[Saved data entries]
--- START ---
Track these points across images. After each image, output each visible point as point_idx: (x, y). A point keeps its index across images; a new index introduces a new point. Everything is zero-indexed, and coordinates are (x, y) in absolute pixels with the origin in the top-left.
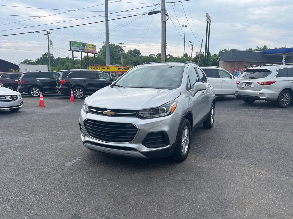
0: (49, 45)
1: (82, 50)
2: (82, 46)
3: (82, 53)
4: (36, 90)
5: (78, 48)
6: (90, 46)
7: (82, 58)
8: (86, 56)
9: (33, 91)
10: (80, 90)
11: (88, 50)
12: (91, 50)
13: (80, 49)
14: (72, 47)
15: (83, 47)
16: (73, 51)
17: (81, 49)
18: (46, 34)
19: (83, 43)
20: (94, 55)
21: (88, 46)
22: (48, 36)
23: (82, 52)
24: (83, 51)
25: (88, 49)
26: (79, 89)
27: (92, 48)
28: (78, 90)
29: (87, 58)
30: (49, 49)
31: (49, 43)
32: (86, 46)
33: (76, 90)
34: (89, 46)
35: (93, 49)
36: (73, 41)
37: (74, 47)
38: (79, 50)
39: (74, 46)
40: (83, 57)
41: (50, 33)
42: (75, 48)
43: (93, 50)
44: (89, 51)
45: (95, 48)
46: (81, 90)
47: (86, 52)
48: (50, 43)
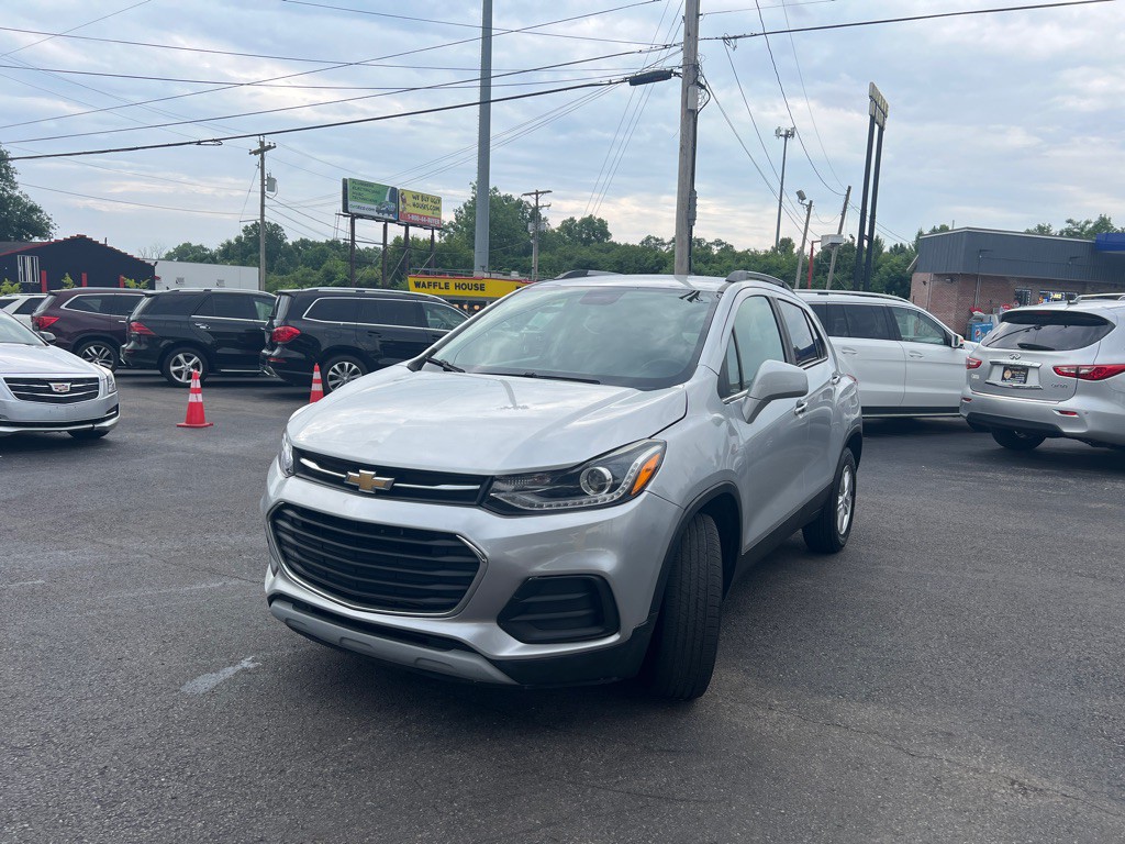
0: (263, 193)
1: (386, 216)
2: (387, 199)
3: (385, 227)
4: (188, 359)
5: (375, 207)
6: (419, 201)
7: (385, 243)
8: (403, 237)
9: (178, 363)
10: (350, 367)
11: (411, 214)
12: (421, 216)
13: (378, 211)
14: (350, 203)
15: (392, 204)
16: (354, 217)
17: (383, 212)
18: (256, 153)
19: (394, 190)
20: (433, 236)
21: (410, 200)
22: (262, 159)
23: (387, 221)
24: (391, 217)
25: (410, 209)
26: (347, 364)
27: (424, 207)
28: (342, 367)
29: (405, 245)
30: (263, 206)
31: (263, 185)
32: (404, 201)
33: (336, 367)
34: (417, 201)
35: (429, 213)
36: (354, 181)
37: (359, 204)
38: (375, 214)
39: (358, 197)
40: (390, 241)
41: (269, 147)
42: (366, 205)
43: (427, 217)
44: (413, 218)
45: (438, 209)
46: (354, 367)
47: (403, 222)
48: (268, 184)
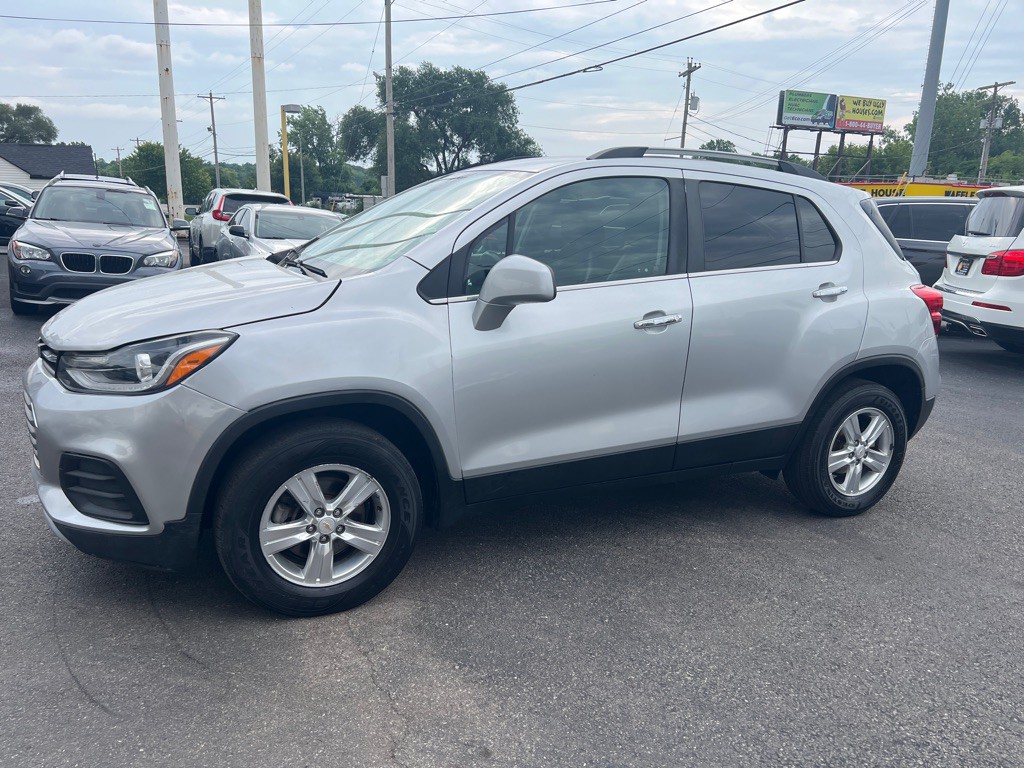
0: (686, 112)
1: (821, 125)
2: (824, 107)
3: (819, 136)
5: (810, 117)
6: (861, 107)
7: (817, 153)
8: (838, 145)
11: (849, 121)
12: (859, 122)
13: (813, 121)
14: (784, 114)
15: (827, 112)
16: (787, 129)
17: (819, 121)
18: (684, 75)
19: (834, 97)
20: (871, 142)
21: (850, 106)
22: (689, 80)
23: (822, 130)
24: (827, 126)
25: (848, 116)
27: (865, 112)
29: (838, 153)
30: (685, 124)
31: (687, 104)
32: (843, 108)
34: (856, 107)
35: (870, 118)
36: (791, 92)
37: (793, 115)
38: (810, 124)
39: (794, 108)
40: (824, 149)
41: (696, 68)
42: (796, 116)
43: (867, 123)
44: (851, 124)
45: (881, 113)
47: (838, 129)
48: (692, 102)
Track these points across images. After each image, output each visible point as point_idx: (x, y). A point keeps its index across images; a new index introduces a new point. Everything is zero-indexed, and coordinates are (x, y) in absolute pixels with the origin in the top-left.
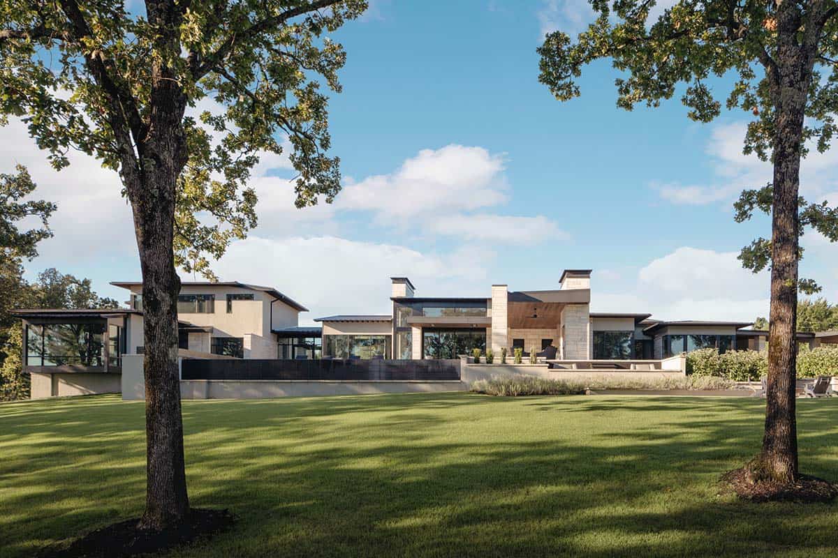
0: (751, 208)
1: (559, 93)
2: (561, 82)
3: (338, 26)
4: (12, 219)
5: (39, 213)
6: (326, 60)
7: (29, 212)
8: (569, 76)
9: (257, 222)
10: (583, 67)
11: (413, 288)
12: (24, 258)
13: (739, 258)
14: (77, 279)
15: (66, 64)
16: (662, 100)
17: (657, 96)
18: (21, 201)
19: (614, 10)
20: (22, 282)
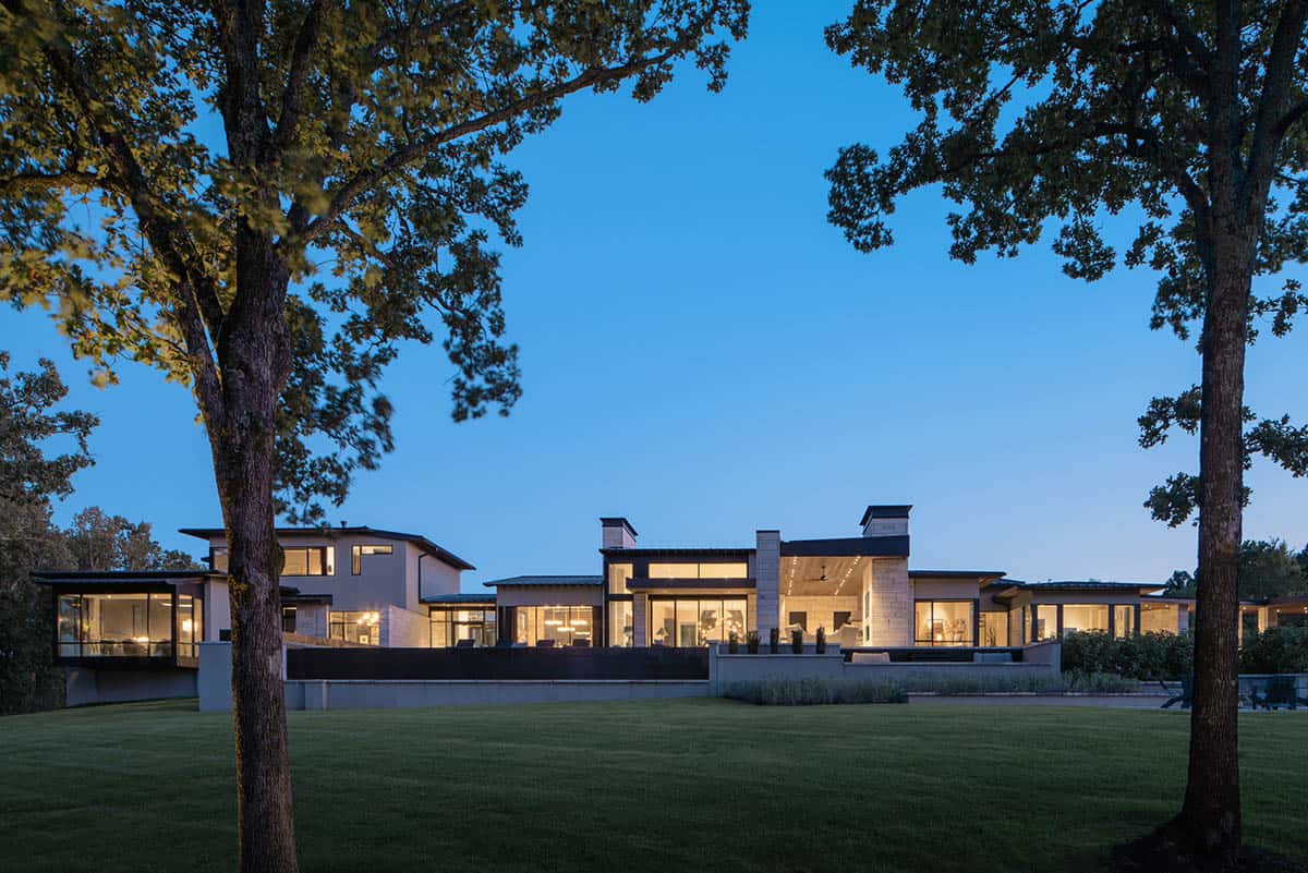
--- END ---
Repeat the data exactly, excluding the pictures.

Finished exercise:
Track these points across images. After each image, output each visible point as point_idx: (x, y). A point keeps its index across images; a new index introduces a new point. Everything is zero-indexed, and coordinates are (x, y) in absolute pixels with the origin in the top-left.
0: (49, 45)
1: (82, 50)
2: (82, 46)
3: (82, 53)
4: (36, 90)
5: (78, 48)
6: (90, 46)
7: (82, 58)
8: (86, 56)
9: (33, 91)
10: (80, 90)
11: (88, 50)
12: (91, 50)
13: (80, 49)
14: (72, 47)
15: (83, 47)
16: (73, 51)
17: (81, 49)
18: (46, 34)
19: (83, 43)
20: (94, 55)
21: (88, 46)
22: (48, 36)
23: (82, 52)
24: (83, 51)
25: (88, 49)
26: (79, 89)
27: (92, 48)
28: (78, 90)
29: (87, 58)
30: (49, 49)
31: (49, 43)
32: (86, 46)
33: (76, 90)
34: (89, 46)
35: (93, 49)
36: (73, 41)
37: (74, 47)
38: (79, 50)
39: (74, 46)
40: (83, 57)
41: (50, 33)
42: (75, 48)
43: (93, 50)
44: (89, 51)
45: (95, 48)
46: (81, 90)
47: (86, 52)
48: (50, 43)
0: (263, 193)
1: (386, 216)
2: (387, 199)
3: (385, 227)
4: (188, 359)
5: (375, 207)
6: (419, 201)
7: (385, 243)
8: (403, 237)
9: (178, 363)
10: (350, 367)
11: (411, 214)
12: (421, 216)
13: (378, 211)
14: (350, 203)
15: (392, 204)
16: (354, 217)
17: (383, 212)
18: (256, 153)
19: (394, 190)
20: (433, 236)
21: (410, 200)
22: (262, 159)
23: (387, 221)
24: (391, 217)
25: (410, 209)
26: (347, 364)
27: (424, 207)
28: (342, 367)
29: (405, 245)
30: (263, 206)
31: (263, 185)
32: (404, 201)
33: (336, 367)
34: (417, 201)
35: (429, 213)
36: (354, 181)
37: (359, 204)
38: (375, 214)
39: (358, 197)
40: (390, 241)
41: (269, 147)
42: (366, 205)
43: (427, 217)
44: (413, 218)
45: (438, 209)
46: (354, 367)
47: (403, 222)
48: (268, 184)
0: (686, 112)
1: (821, 125)
2: (824, 107)
3: (819, 136)
5: (810, 117)
6: (861, 107)
7: (817, 153)
8: (838, 145)
11: (849, 121)
12: (859, 122)
13: (813, 121)
14: (784, 114)
15: (827, 112)
16: (787, 129)
17: (819, 121)
18: (684, 75)
19: (834, 97)
20: (871, 142)
21: (850, 106)
22: (689, 80)
23: (822, 130)
24: (827, 126)
25: (848, 116)
27: (865, 112)
29: (838, 153)
30: (685, 124)
31: (687, 104)
32: (843, 108)
34: (856, 107)
35: (870, 118)
36: (791, 92)
37: (793, 115)
38: (810, 124)
39: (794, 108)
40: (824, 149)
41: (696, 68)
42: (796, 116)
43: (867, 123)
44: (851, 124)
45: (881, 113)
47: (838, 129)
48: (692, 102)
Track these points across images. After each image, output each visible point as point_idx: (x, y). A point keeps its index across images; a new index introduces a new point. Everything is zero-indexed, and coordinates are (x, y) in absolute pixels with the origin in the top-left.
0: (751, 208)
1: (559, 93)
2: (561, 82)
3: (338, 26)
4: (12, 219)
5: (39, 213)
6: (326, 60)
7: (29, 212)
8: (569, 76)
9: (257, 222)
10: (583, 67)
11: (413, 288)
12: (24, 258)
13: (739, 258)
14: (77, 279)
15: (66, 64)
16: (662, 100)
17: (657, 96)
18: (21, 201)
19: (614, 10)
20: (22, 282)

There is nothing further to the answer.